> WORK TO BE COMPLETED
Comb the records below for the string "deel" and copy each line where it turns up.

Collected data
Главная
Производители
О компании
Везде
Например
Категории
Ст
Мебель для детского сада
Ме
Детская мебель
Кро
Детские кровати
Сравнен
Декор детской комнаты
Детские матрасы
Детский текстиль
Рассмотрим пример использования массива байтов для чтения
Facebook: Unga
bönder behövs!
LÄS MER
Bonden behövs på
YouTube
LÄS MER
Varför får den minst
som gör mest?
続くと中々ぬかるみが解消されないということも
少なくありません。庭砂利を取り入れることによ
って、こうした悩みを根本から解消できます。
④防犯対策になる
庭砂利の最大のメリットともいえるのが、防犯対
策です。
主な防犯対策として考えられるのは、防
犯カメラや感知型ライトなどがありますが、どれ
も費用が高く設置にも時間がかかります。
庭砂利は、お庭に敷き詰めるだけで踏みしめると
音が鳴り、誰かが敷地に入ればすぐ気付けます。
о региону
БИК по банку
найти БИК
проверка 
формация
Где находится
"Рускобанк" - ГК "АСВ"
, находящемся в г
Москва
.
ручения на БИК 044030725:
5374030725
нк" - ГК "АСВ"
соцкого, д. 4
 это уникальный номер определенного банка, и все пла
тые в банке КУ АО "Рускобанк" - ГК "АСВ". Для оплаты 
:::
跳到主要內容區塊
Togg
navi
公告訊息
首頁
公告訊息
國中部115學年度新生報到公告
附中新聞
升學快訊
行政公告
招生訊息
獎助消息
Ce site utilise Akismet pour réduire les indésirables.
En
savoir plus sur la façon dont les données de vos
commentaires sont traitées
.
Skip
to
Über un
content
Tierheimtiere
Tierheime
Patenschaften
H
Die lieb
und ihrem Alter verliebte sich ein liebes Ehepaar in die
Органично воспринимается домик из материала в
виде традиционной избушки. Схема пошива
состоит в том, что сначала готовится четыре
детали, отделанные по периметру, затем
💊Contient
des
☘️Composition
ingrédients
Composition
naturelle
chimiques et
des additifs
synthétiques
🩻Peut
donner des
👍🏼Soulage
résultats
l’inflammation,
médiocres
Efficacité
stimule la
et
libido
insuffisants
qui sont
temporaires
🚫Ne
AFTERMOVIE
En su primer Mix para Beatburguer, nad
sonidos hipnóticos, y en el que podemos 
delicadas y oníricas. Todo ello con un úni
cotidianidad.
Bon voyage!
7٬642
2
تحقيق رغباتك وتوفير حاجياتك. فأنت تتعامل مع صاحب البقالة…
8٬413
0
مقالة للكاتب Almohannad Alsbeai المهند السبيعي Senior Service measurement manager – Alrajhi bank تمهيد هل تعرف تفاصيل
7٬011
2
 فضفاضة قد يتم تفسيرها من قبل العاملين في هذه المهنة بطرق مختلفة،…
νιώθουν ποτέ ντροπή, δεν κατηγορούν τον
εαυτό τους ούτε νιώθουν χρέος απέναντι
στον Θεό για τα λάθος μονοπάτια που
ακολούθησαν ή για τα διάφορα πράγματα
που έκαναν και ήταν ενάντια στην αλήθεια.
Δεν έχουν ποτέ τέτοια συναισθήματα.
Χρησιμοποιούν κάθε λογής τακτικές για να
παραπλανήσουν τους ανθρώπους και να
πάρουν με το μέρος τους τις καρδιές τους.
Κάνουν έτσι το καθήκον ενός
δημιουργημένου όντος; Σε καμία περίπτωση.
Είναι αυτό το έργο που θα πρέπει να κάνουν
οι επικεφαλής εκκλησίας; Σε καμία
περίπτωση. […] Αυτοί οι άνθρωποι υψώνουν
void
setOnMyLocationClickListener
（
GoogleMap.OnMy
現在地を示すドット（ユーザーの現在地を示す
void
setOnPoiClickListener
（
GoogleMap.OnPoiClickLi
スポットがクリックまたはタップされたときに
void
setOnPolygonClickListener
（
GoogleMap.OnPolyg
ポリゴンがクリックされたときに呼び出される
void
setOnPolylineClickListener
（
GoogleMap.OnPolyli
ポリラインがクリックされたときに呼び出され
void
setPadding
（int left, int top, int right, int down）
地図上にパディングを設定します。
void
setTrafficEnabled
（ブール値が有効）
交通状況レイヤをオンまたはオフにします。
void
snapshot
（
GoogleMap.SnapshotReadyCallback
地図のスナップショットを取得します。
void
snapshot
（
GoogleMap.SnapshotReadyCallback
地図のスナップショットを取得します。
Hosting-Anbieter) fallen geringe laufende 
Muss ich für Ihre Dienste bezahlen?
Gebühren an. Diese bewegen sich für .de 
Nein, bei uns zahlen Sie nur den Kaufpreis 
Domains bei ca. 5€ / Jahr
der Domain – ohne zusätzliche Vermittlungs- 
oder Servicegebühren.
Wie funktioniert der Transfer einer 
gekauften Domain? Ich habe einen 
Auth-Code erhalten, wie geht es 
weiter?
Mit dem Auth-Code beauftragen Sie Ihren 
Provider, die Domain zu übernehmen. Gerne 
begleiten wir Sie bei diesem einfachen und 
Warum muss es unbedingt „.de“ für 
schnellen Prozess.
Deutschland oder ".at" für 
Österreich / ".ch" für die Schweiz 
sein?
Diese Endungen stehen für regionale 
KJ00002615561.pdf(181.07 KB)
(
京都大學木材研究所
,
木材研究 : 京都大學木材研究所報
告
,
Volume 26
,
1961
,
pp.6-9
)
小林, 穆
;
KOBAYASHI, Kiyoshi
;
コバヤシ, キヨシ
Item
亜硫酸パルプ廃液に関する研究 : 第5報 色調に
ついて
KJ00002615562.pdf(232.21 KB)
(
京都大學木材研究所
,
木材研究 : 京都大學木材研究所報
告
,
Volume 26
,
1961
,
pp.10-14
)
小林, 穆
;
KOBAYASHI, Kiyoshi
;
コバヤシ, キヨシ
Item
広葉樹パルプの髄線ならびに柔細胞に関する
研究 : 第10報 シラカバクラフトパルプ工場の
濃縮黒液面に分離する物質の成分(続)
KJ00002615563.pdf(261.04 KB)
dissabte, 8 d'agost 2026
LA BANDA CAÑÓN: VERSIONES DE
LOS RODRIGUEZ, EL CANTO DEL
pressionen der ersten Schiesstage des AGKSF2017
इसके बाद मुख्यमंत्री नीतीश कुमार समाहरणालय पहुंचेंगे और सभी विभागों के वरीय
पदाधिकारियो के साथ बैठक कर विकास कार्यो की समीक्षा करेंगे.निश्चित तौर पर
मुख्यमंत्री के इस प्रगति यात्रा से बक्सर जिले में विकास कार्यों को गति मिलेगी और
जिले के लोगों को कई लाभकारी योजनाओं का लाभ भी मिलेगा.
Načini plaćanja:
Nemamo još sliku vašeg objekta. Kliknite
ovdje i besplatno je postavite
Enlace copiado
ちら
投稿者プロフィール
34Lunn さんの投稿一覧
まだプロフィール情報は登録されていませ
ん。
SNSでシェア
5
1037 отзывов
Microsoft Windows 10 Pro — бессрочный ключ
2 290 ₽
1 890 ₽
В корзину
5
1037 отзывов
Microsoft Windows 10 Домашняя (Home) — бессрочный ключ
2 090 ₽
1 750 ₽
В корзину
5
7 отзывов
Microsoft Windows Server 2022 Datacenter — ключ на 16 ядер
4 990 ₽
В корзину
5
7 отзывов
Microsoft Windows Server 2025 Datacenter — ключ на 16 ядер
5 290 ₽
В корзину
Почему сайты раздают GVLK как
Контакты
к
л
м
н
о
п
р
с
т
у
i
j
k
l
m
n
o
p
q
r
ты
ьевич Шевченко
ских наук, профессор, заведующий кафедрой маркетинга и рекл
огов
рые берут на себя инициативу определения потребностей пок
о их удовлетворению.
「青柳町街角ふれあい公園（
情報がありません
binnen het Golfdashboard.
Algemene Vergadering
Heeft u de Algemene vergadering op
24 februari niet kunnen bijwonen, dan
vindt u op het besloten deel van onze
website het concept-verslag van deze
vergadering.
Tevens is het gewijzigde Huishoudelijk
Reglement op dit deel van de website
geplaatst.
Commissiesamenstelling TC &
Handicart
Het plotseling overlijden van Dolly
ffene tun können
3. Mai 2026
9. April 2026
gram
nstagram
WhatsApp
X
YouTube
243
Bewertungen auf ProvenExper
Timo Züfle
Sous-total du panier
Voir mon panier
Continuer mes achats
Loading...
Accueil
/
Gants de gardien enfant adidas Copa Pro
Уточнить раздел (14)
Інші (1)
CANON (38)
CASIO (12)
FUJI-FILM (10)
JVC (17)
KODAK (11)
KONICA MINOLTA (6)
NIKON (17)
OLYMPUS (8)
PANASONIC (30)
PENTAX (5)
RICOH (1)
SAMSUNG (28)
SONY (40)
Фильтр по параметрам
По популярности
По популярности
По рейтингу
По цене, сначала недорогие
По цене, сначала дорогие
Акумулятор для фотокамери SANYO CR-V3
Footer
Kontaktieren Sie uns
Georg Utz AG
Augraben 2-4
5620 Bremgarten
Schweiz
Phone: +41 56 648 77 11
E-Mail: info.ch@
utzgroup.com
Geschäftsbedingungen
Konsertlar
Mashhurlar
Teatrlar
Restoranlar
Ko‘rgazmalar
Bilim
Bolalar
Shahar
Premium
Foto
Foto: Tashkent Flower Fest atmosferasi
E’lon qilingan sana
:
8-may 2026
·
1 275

> RESPONSE TO THE EXERCISE
vindt u op het besloten deel van onze
Reglement op dit deel van de website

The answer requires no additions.